Netflix peut se permettre d'augmenter les prix et n'a pas fini de le faire
Dans ce contexte de croissance molle et de forte concurrence, Netflix doit montrer sa solidité à ses investisseurs en améliorant sa rentabilité. Heureusement pour lui, ses métriques d'utilisation sont excellentes, et lui permettent d'augmenter régulièrement ses tarifs pour afficher un meilleur ARPU, pour Average Revenue Per User ou revenu moyen par utilisateur, le principal indicateur pour les marchés.
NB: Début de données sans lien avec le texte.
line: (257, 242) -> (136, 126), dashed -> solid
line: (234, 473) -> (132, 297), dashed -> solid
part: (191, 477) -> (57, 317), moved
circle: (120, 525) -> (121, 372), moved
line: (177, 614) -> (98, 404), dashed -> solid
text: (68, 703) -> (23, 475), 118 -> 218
Le premier grand atout de Netflix est l'attachement de ses abonnés à son service. D'après des données du cabinet de conseil Antenna, le taux d'attrition (ou churn, c'est-à-dire la proportion de clients perdus) est d'à peine 2% par mois, bien en-dessous de la concurrence. Aux Etats-Unis, où le coût du divertissement télévisé est sans commune mesure avec la France -les Américains paient en moyenne une centaine de dollars par mois pour accéder au câble- le prix de Netflix reste abordable, d'autant plus que la richesse de son catalogue tend à le positionner comme une alternative de plus en plus crédible au câble, et non plus seulement un complément.
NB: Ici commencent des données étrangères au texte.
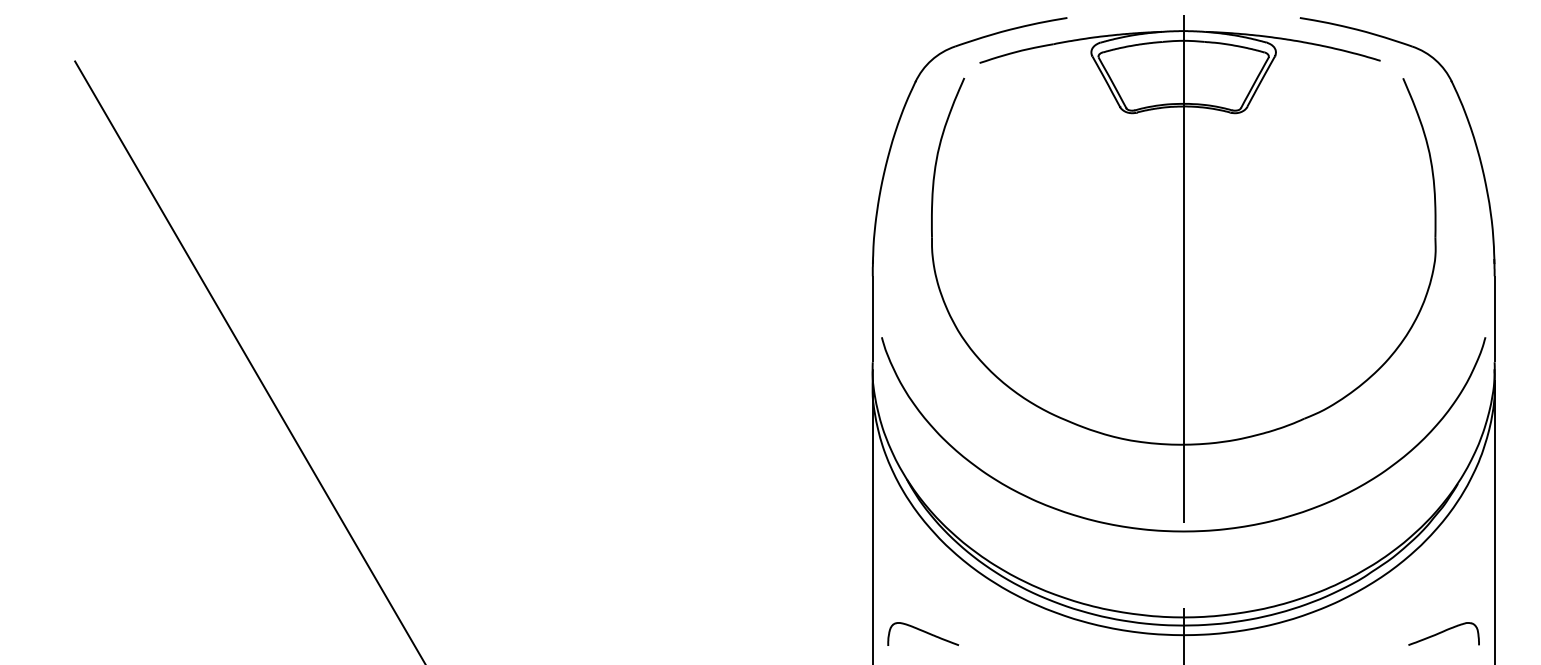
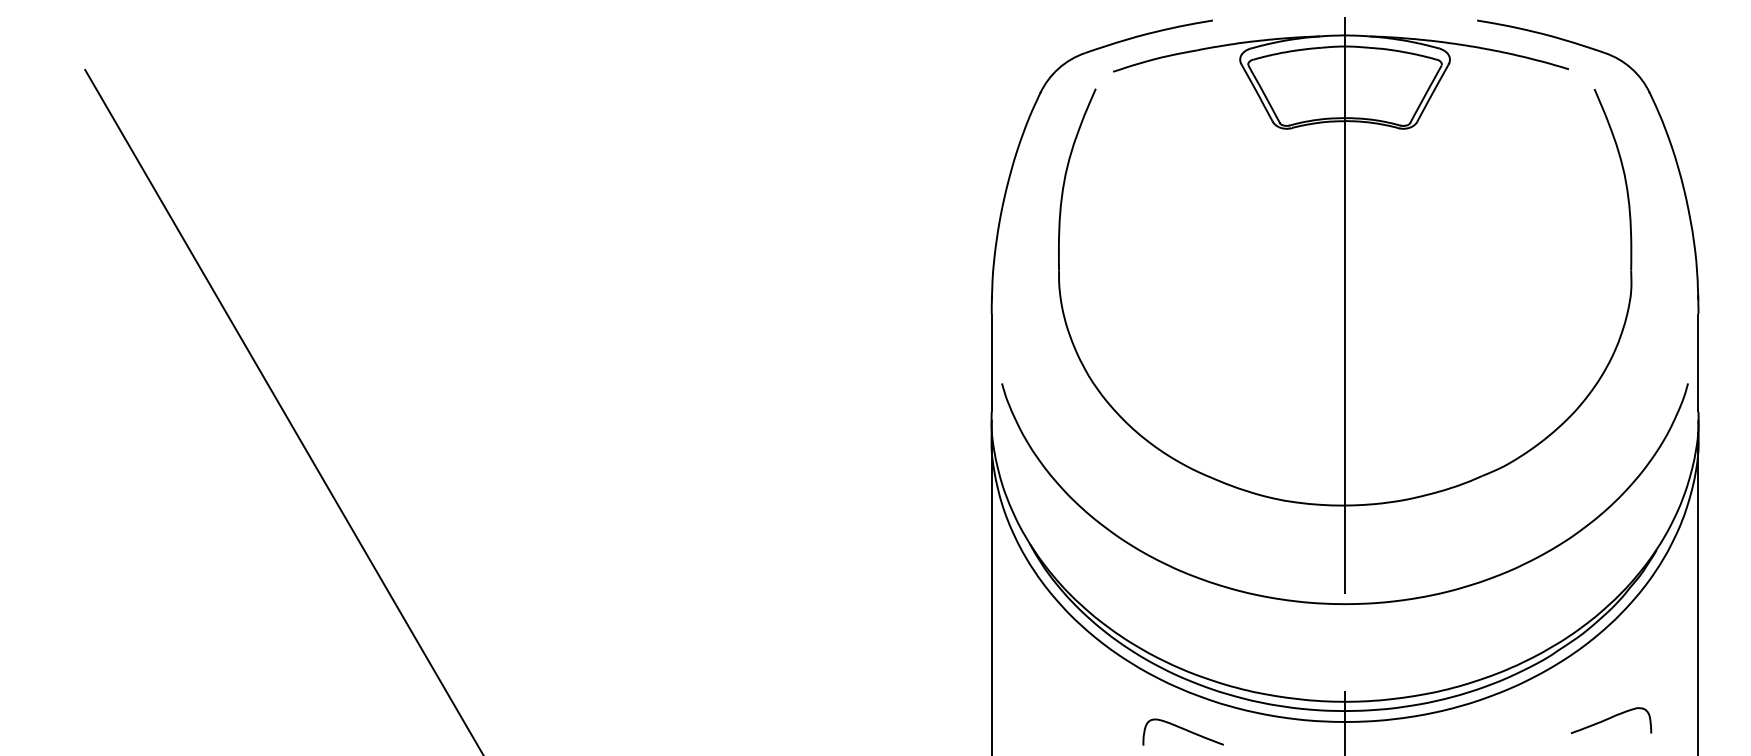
curve: (923, 632) -> (1183, 730), moved
curve: (1443, 632) -> (1610, 718), moved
Autrement dit : si Netflix et les autres plateformes de streaming réussissent à devenir une vraie alternative à un abonnement très onéreux à un bouquet de chaînes câblées -elles sont aujourd'hui davantage un complément-, alors Netflix n'a pas fini d'annoncer des hausses de prix tant la différence est énorme.
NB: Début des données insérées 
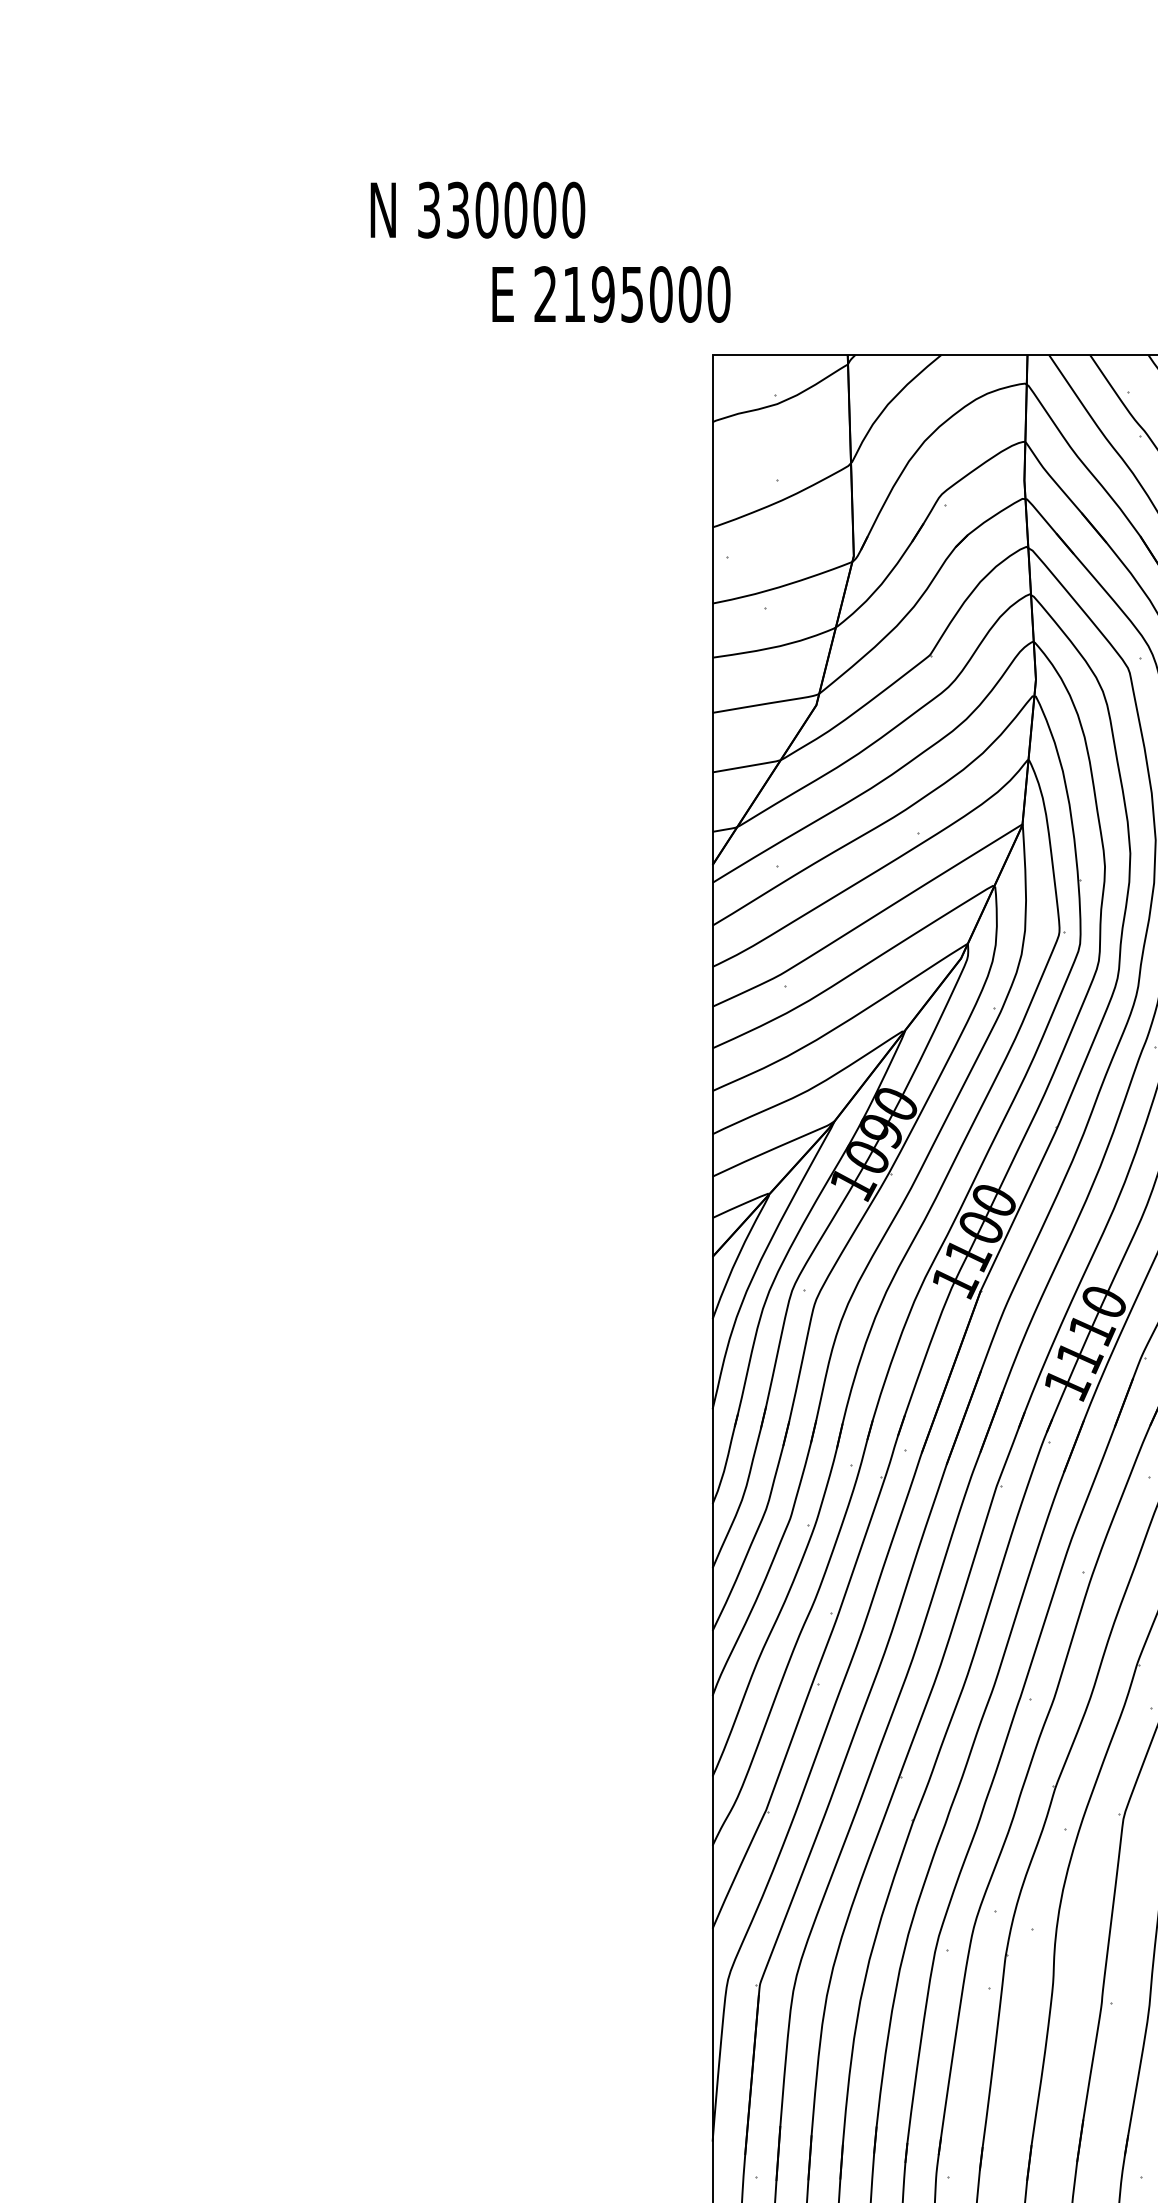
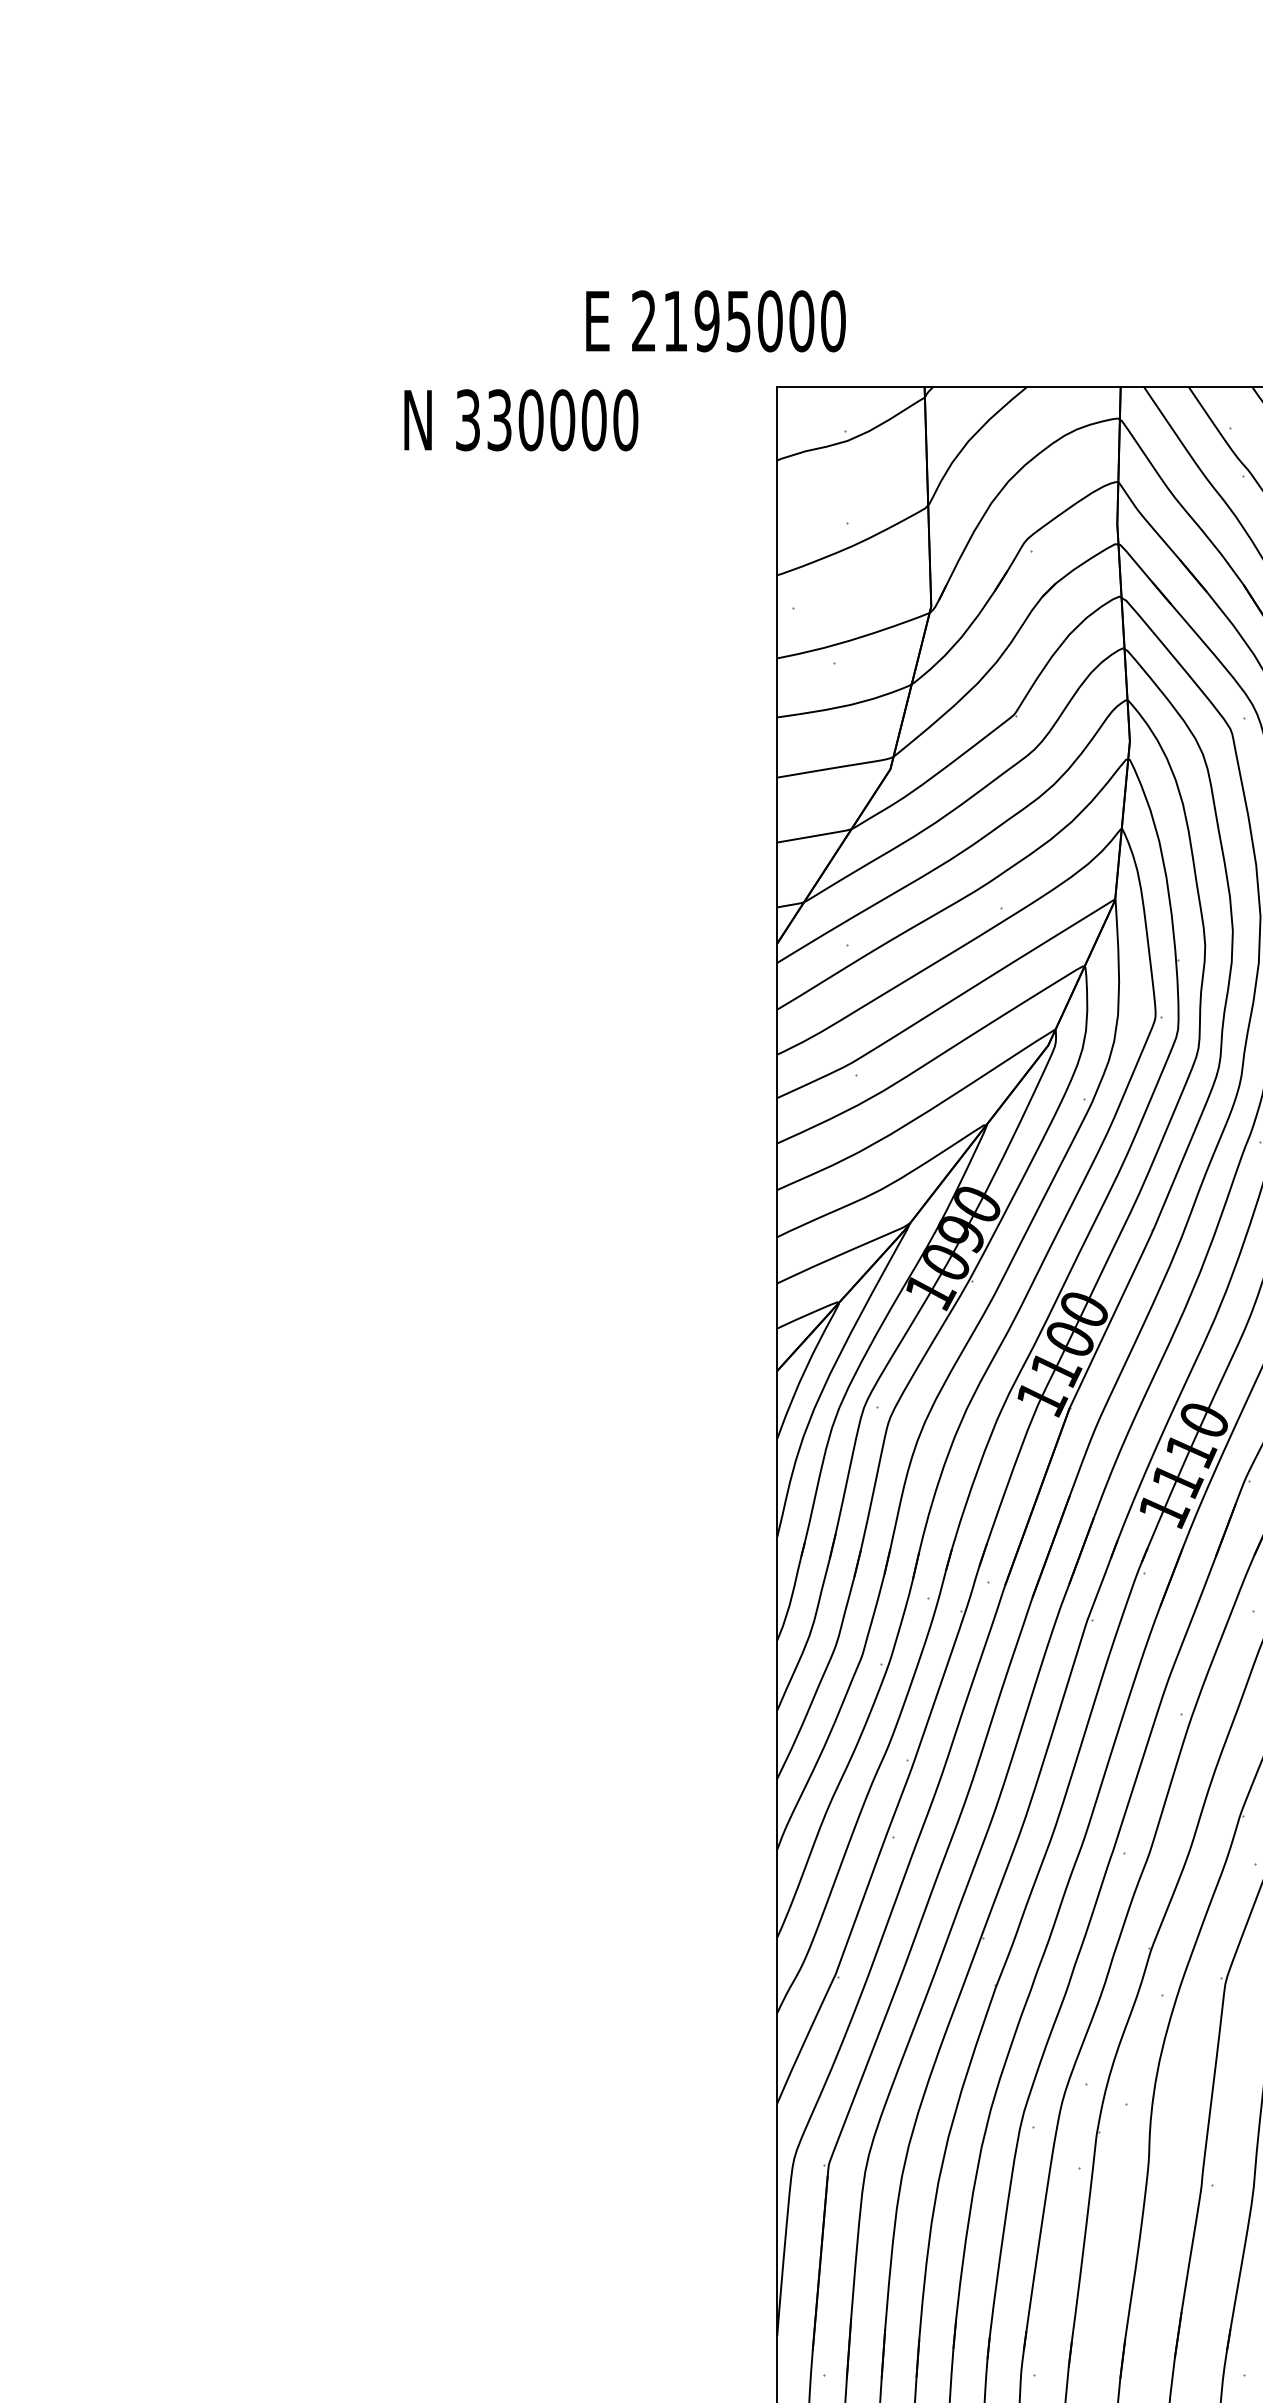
text: (477, 209) -> (520, 419), moved
text: (611, 294) -> (716, 321), moved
Pour l'instant, ça marche. La dernière hausse des prix, appliquée seulement maintenant en France mais décidée en fin d'année dernière aux Etats-Unis, est passée comme une lettre à la Poste. Au deuxième trimestre, Netflix a ainsi engrangé 7,3 milliards de dollars (+19%) de chiffre d'affaires (6,3 milliards d'euros), pour un bénéfice net de 1,35 milliard de dollars. Voilà pourquoi Netflix n'a pas été trop pénalisé en Bourse par le ralentissement de ses recrutements d'abonnés : ses fondations sont solides et lui permettent d'augmenter ses prix -donc sa rentabilité- sans problème.
Reste que la France n'est pas les Etats-Unis. Netflix n'y est pas aussi bien implanté -les analystes s'accordent pour estimer que ses marges de progression outre-Atlantique sont quasi-nulles et qu'il y a atteint un plafond-, et surtout, les Français n'ont pas l'habitude de payer cher leur accès aux contenus. Mais malgré sa précédente hausse des prix dans l'Hexagone, en juillet 2019 -dans un contexte moins concurrentiel certes-, le numéro un mondial du streaming a continué d'engranger des abonnés en France. Il en revendique aujourd'hui 6,7 millions, et le service résiste très bien à la concurrence, en partie grâce à l'ajout de plus en plus régulier de contenus créés pour le marché français.
Si les abonnés Français acceptent sans sourciller cette nouvelle hausse des prix comme cela a été le cas aux Etats-Unis et pour la précédente augmentation de 2019, alors gageons que Netflix n'a pas fini d'augmenter régulièrement ses tarifs au fur et à mesure qu'il devient incontournable.